Samsung Medical Center has developed a database of clinical cohorts for rare disease patients, enabling rapid recruitment of initial trial subjects. An A-CRO team and specialized medical staff support the entire process, from establishing clinical protocols to trial execution.
Alongside platform development, actual treatment creation is underway. The team is collaborating with companies to develop adeno-associated virus (AAV) vectors that efficiently deliver genes across muscle tissue for Duchenne muscular dystrophy. They’re also selecting genes to maximize therapeutic effects. After validating efficacy in patient-derived muscle cell models, they’ll advance to animal testing.
Hereditary retinal diseases show the most rapid progress. The team has developed retina-specific vectors and is currently evaluating therapeutic candidates in animal trials.
The research team aims to begin clinical trials around 2028. As the platform matures, they expect drug development timelines to shorten.
Patient-Derived Cell Models Tackle Hepatotoxicity and Gene Delivery Efficiency Challenges
While gene therapies show promise, they still face high failure rates and technical hurdles. Issues with gene delivery efficiency, hepatotoxicity at high doses, and immune responses have led even major pharmaceutical companies to pause or slow some projects.
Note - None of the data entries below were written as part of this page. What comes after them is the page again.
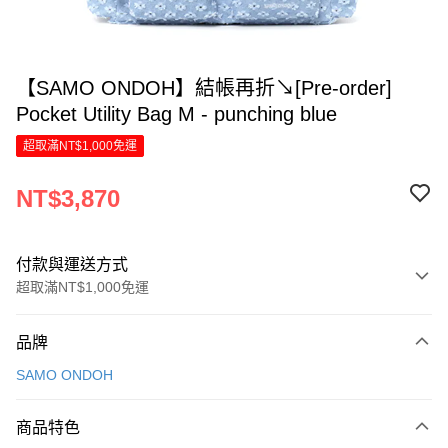
【SAMO ONDOH】結帳再折↘[Pre-order]
Pocket Utility Bag M - punching blue
超取滿NT$1,000免運
NT$3,870
付款與運送方式
超取滿NT$1,000免運
付款方式
品牌
信用卡一次付款
SAMO ONDOH
信用卡分期付款
6 期 0 利率 每期
NT$645
21家銀行
商品特色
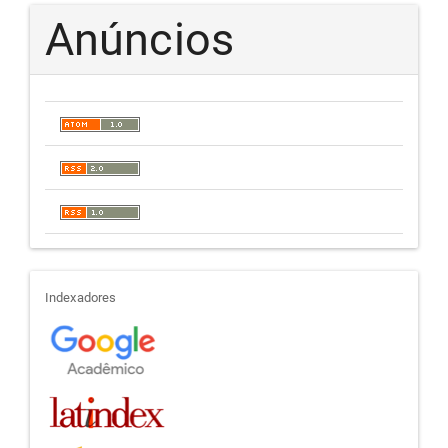
Anúncios
indexadores
Indexadores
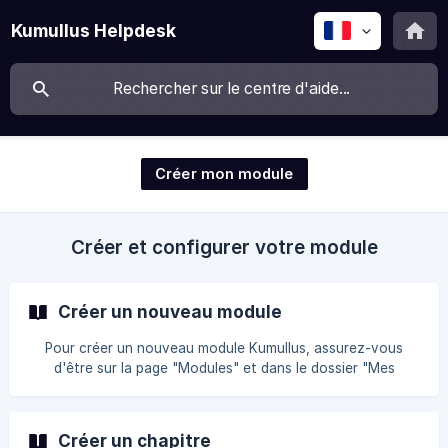
Kumullus Helpdesk
Créer mon module
Créer et configurer votre module
Créer un nouveau module
Pour créer un nouveau module Kumullus, assurez-vous
d'être sur la page "Modules" et dans le dossier "Mes
Modules", puis cliquez sur "Créer un module". Créer un
nouveau module vierge Cliquez maintenant sur "Nouveau"
et laissez vous guider par notre assistant. 1 - Indiquez le
Créer un chapitre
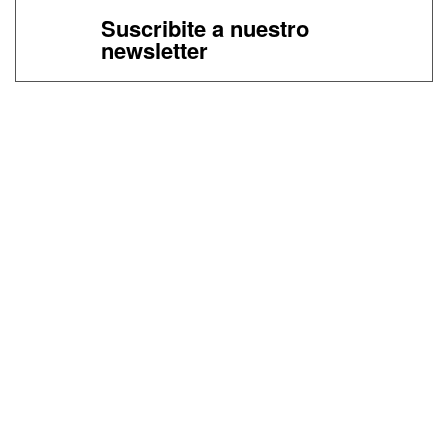
Suscribite a nuestro
newsletter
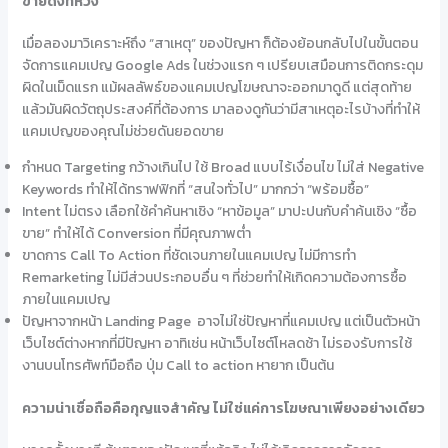
ขายดั่งที่หวัง
เมื่อลองมาวิเคราะห์ถึง “สาเหตุ” ของปัญหา ก็ต้องย้อนกลับไปในขั้นตอน
จัดการแคมเปญ Google Ads ในช่วงแรก ๆ เปรียบเสมือนการติดกระดุม
ผิดในเม็ดแรก แม้ผลลัพธ์ของแคมเปญโฆษณาจะออกมาดูดี แต่สุดท้าย
แล้วมันผิดวัตถุประสงค์ที่ต้องการ มาลองดูกันว่ามีสาเหตุอะไรบ้างที่ทำให้
แคมเปญของคุณไม่ช่วยดันยอดขาย
กำหนด Targeting กว้างเกินไป ใช้ Broad แบบไร้เงื่อนไข ไม่ใส่ Negative
Keywords ทำให้ได้ทราฟฟิกที่ “สนใจทั่วไป” มากกว่า “พร้อมซื้อ”
Intent ไม่ตรง เลือกใช้คำค้นหาเชิง “หาข้อมูล” มาปะปนกับคำค้นเชิง “ซื้อ
ขาย” ทำให้ได้ Conversion ที่มีคุณภาพต่ำ
ขาดการ Call To Action ที่ชัดเจนภายในแคมเปญ ไม่มีการทำ
Remarketing ไม่มีส่วนประกอบอื่น ๆ ที่ช่วยทำให้เกิดความต้องการซื้อ
ภายในแคมเปญ
ปัญหาจากหน้า Landing Page อาจไม่ใช่ปัญหาที่แคมเปญ แต่เป็นตัวหน้า
เว็บไซต์ต่างหากที่มีปัญหา อาทิเช่น หน้าเว็บไซต์โหลดช้า ไม่รองรับการใช้
งานบนโทรศัพท์มือถือ ปุ่ม Call to action หายาก เป็นต้น
ความน่าเชื่อถือคือกุญแจสำคัญ ไม่ใช่แค่การโฆษณาเพียงอย่างเดียว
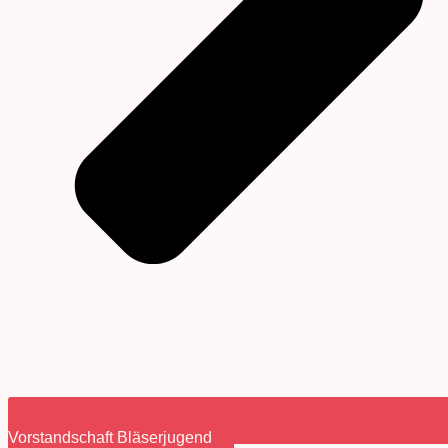
Vorstandschaft Bläserjugend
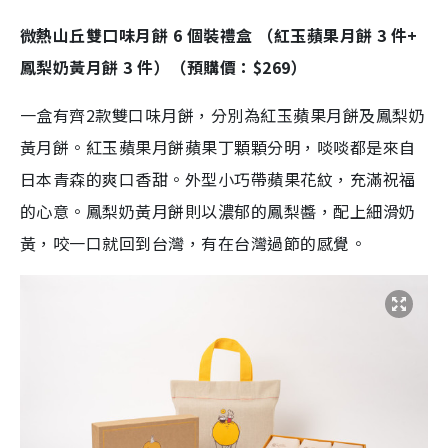
微熱山丘雙口味月餅 6 個裝禮盒 （紅玉蘋果月餅 3 件+
鳳梨奶黃月餅 3 件）（預購價：$269）
一盒有齊2款雙口味月餅，分別為紅玉蘋果月餅及鳳梨奶
黃月餅。紅玉蘋果月餅蘋果丁顆顆分明，啖啖都是來自
日本青森的爽口香甜。外型小巧帶蘋果花紋，充滿祝福
的心意。鳳梨奶黃月餅則以濃郁的鳳梨醬，配上細滑奶
黃，咬一口就回到台灣，有在台灣過節的感覺。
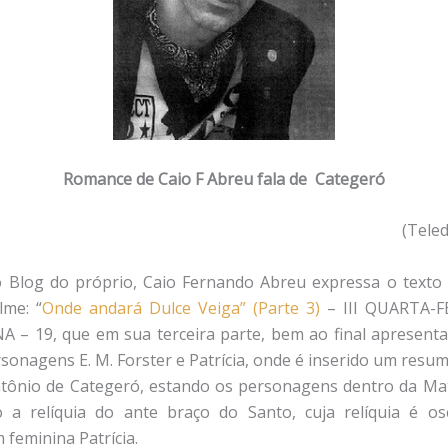
Romance de Caio F Abreu fala de Categeró
(Tele
o Blog do próprio, Caio Fernando Abreu expressa o texto
lme: “
Onde andará Dulce Veiga” (Parte 3)
– III QUARTA-F
– 19, que em sua terceira parte, bem ao final apresenta
rsonagens E. M. Forster e Patrícia, onde é inserido um resum
tônio de Categeró, estando os personagens dentro da Mat
 a relíquia do ante braço do Santo, cuja relíquia é os
feminina Patrícia.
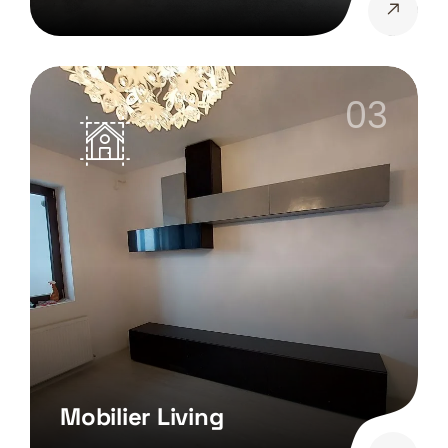
03
Mobilier Living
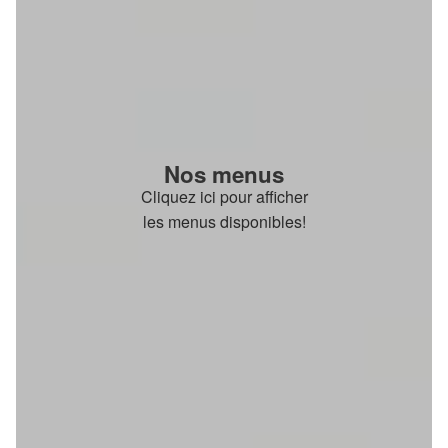
Nos menus
Cliquez ici pour afficher
les menus disponibles!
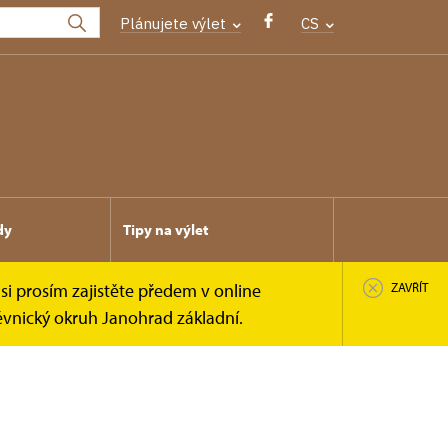
Plánujete výlet
CS
dy
Tipy na výlet
si prosím zajistěte předem v online
ZAVŘÍT
ěvnický okruh Janohrad základní.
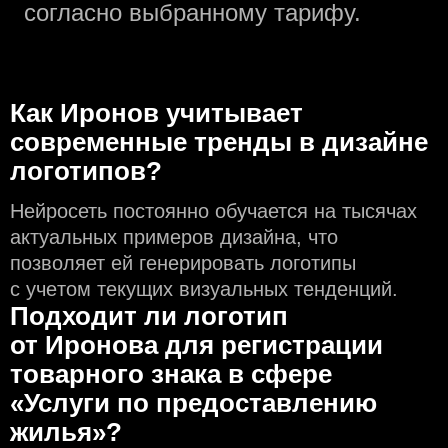
согласно выбранному тарифу.
Как Иронов учитывает
современные тренды в дизайне
логотипов?
Нейросеть постоянно обучается на тысячах
актуальных примеров дизайна, что
позволяет ей генерировать логотипы
с учeтом текущих визуальных тенденций.
Подходит ли логотип
от Иронова для регистрации
товарного знака в сфере
«Услуги по предоставлению
жилья»?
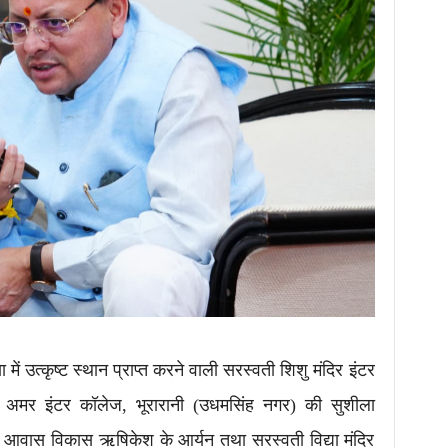
षा में उत्कृष्ट स्थान प्राप्त करने वाली सरस्वती शिशु मंदिर इंटर
ाम अमर इंटर कॉलेज, भूरारानी (उधमसिंह नगर) की सुशीला
ॉलेज, आवास विकास ऋषिकेश के आर्यन तथा सरस्वती विद्या मंदिर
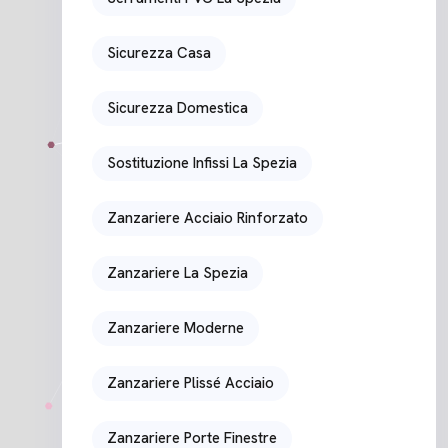
Sicurezza Casa
Sicurezza Domestica
Sostituzione Infissi La Spezia
Zanzariere Acciaio Rinforzato
Zanzariere La Spezia
Zanzariere Moderne
Zanzariere Plissé Acciaio
Zanzariere Porte Finestre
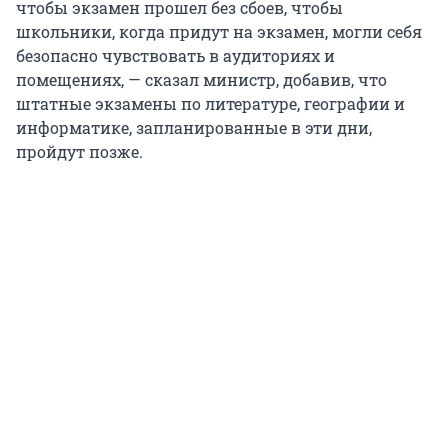
чтобы экзамен прошел без сбоев, чтобы
школьники, когда придут на экзамен, могли себя
безопасно чувствовать в аудиториях и
помещениях, — сказал министр, добавив, что
штатные экзамены по литературе, географии и
информатике, запланированные в эти дни,
пройдут позже.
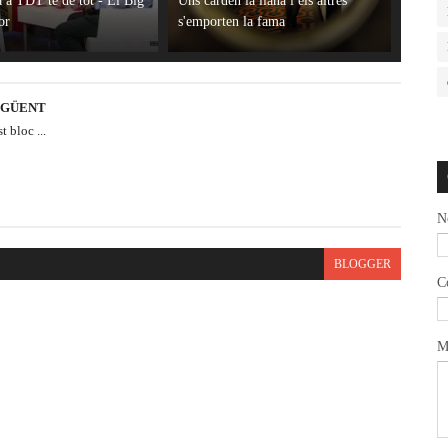
a a TDT té de tot - El Big
Uns carden la llana i els altres
or
s'emporten la fama
EGÜENT
 bloc ...
N
BLOGGER
C
M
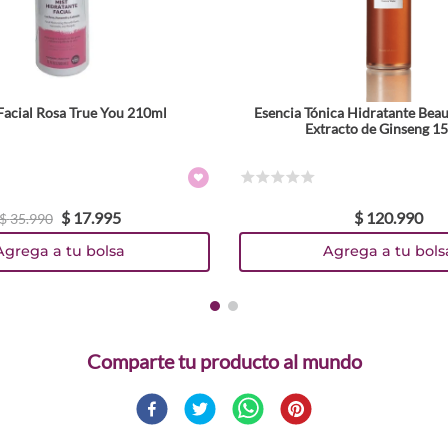
Facial Rosa True You 210ml
Esencia Tónica Hidratante Beau
Extracto de Ginseng 1
☆
☆
☆
☆
☆
$
17
.
995
$
120
.
990
$
35
.
990
Agrega a tu bolsa
Agrega a tu bols
Comparte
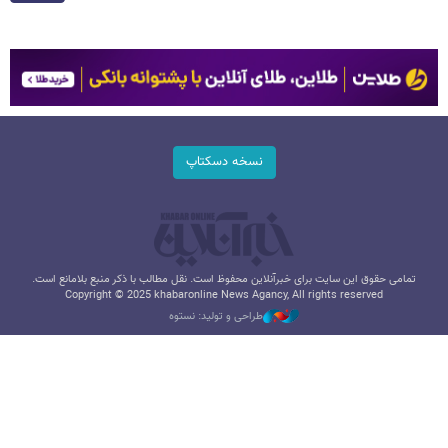
نسخه دسکتاپ
تمامی حقوق این سایت برای خبرآنلاین محفوظ است. نقل مطالب با ذکر منبع بلامانع است.
Copyright © 2025 khabaronline News Agancy, All rights reserved
طراحی و تولید: نستوه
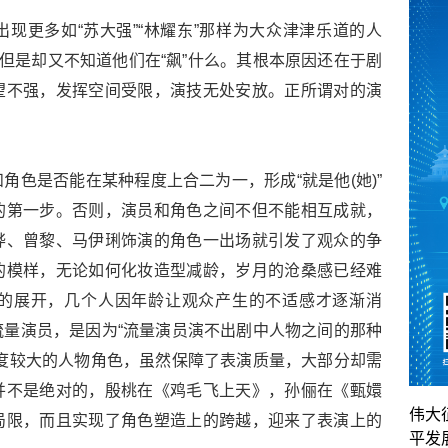
现更多如“苏大强”“林耀东”那样为大众津津乐道的人
，但是却又不知道他们在“飙”什么。其根本原因还在于剧
望不强，发挥空间受限，演技无处安放。正所谓对的演
角色是否能在某种程度上合二为一，形成“就是他(她)”
的第一步。否则，演员和角色之间不但不能相互成就，
烨、曾黎、马伊琍饰演的角色一出场就引发了观众的争
的模样，无论如何化妆造型减龄，岁月的沧桑感已经难
的展开，几个人因年龄让观众产生的不适感才逐渐消
量演员，是因为“流量演员演不出剧中人物之间的那种
度较大的人物角色，虽然保障了表演质量，大部分却需
并不是绝对的，殷桃在《鸡毛飞上天》，孙俪在《甄嬛
伟大
局限，而且实现了角色塑造上的跨越，迎来了表演上的
平发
Dr. Lee noted that global failures often stem from low delivery efficiency and immune responses. He explained that their platform focuses on analyzing, validating, and addressing these factors proactively. For instance, they’re developing liver-bypassing therapies to eliminate hepatotoxicity and exploring immunosuppressant use to mitigate immune responses.
However, with each gene therapy costing tens of billions of KRW to develop, securing additional funding remains a challenge for domestic drug development. Nevertheless, this platform represents more than just R&D; it’s an attempt to transform rare disease treatment in South Korea. The goal is to shift from reliance on foreign treatments to building domestic capabilities, ultimately reducing costs and boosting industrial competitiveness.
Dr. Lee concluded that its moving beyond importing foreign-developed treatments to creating and applying its own. The G-CROWN platform aims to commercialize these gene therapies, generate profits, and reinvest in further development, creating a sustainable cycle.
He added that by 2030, it aims to develop at least three in vivo and five ex vivo gene therapies. The goal is to create treatments for rare and intractable diseases that aren’t available elsewhere, ensuring South Korean patients benefit first from these breakthrough therapies.